Without altering a word, return the records below, but exclude the pictures.

Data excerpts:
────────
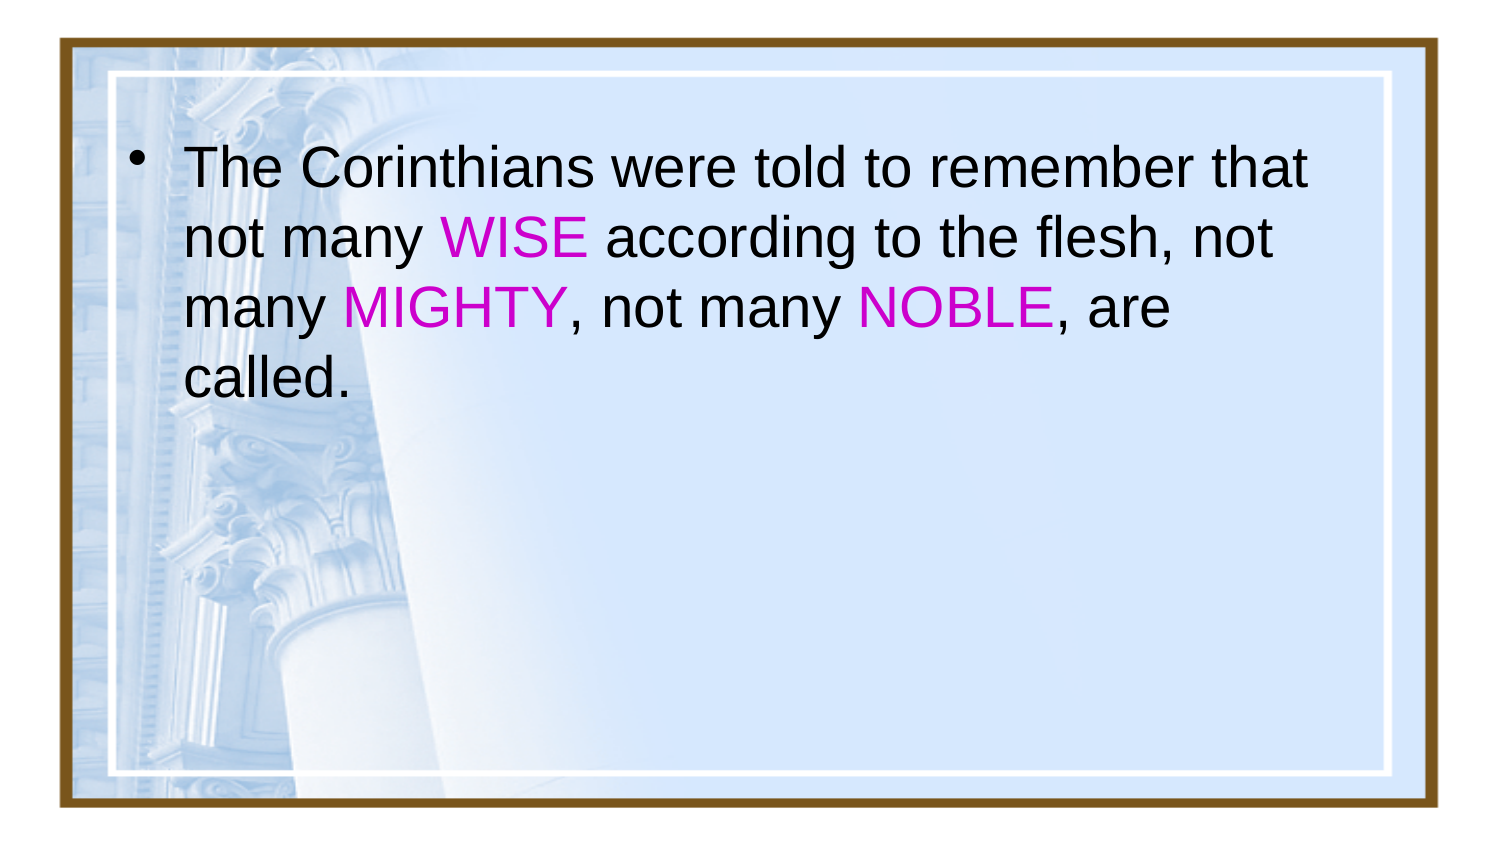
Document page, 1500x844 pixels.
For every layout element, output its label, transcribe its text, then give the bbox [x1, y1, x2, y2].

list The Corinthians were told to remember that not many WISE according to the flesh, not many MIGHTY, not many NOBLE, are called. [112, 121, 1363, 704]
picture [0, 0, 1500, 844]
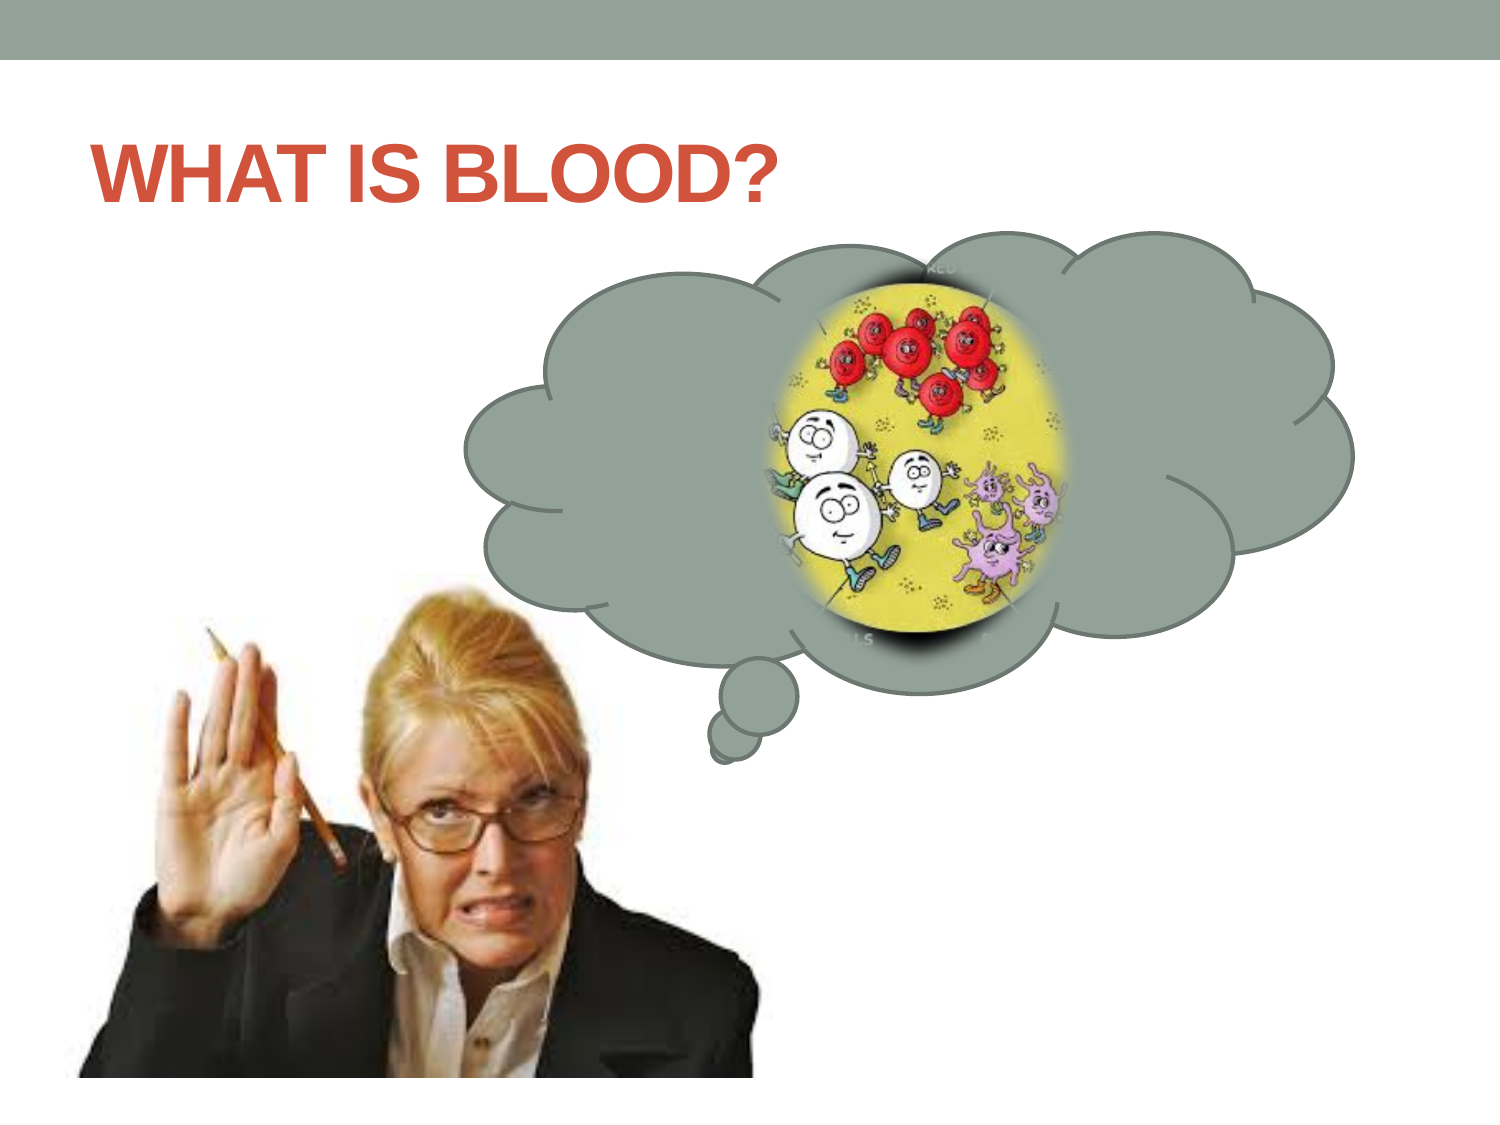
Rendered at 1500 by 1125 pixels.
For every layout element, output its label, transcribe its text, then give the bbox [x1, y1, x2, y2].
────────
### Task result
Document page, 1500x844 pixels.
For every layout element, output its label, transcribe its text, then give the bbox [x1, y1, x2, y2].

list The Corinthians were told to remember that not many WISE according to the flesh, not many MIGHTY, not many NOBLE, are called. [112, 121, 1363, 704]
picture [0, 0, 1500, 844]
Rendered at 1500 by 1125 pixels.
For every layout element, output its label, transcribe its text, then give the bbox [x1, y1, x2, y2].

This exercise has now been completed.